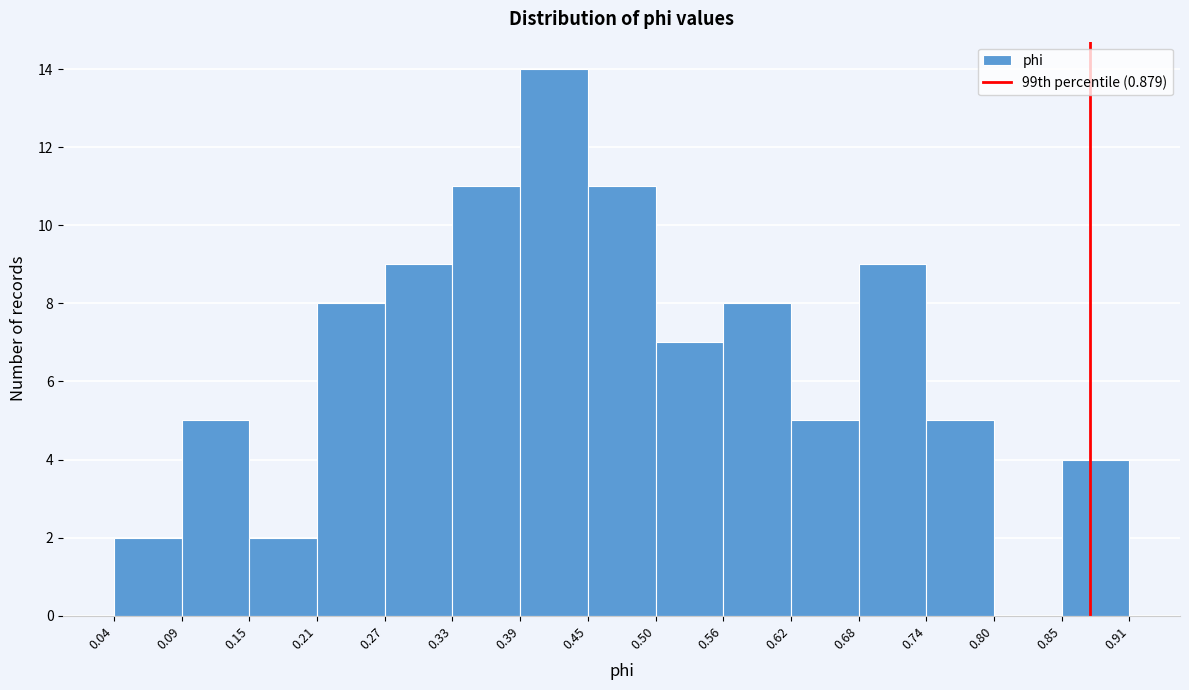

Reading left to right, transcribe this chart: for each bar, give the range it covers on the x-axis and its height. The values are not printed on the chart, so give them approximately, as read against the axis.

0.04 to 0.09: 2
0.09 to 0.15: 5
0.15 to 0.21: 2
0.21 to 0.27: 8
0.27 to 0.33: 9
0.33 to 0.39: 11
0.39 to 0.45: 14
0.45 to 0.50: 11
0.50 to 0.56: 7
0.56 to 0.62: 8
0.62 to 0.68: 5
0.68 to 0.74: 9
0.74 to 0.80: 5
0.80 to 0.85: 0
0.85 to 0.91: 4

*Work instruction*: In the material above, replace "bar" with "column" and write out every line again with nothing else changed. Leave the pictures out.

*Result of this exercise*:
Reading left to right, transcribe this chart: for each column, give the range it covers on the x-axis and its height. The values are not printed on the chart, so give them approximately, as read against the axis.

0.04 to 0.09: 2
0.09 to 0.15: 5
0.15 to 0.21: 2
0.21 to 0.27: 8
0.27 to 0.33: 9
0.33 to 0.39: 11
0.39 to 0.45: 14
0.45 to 0.50: 11
0.50 to 0.56: 7
0.56 to 0.62: 8
0.62 to 0.68: 5
0.68 to 0.74: 9
0.74 to 0.80: 5
0.80 to 0.85: 0
0.85 to 0.91: 4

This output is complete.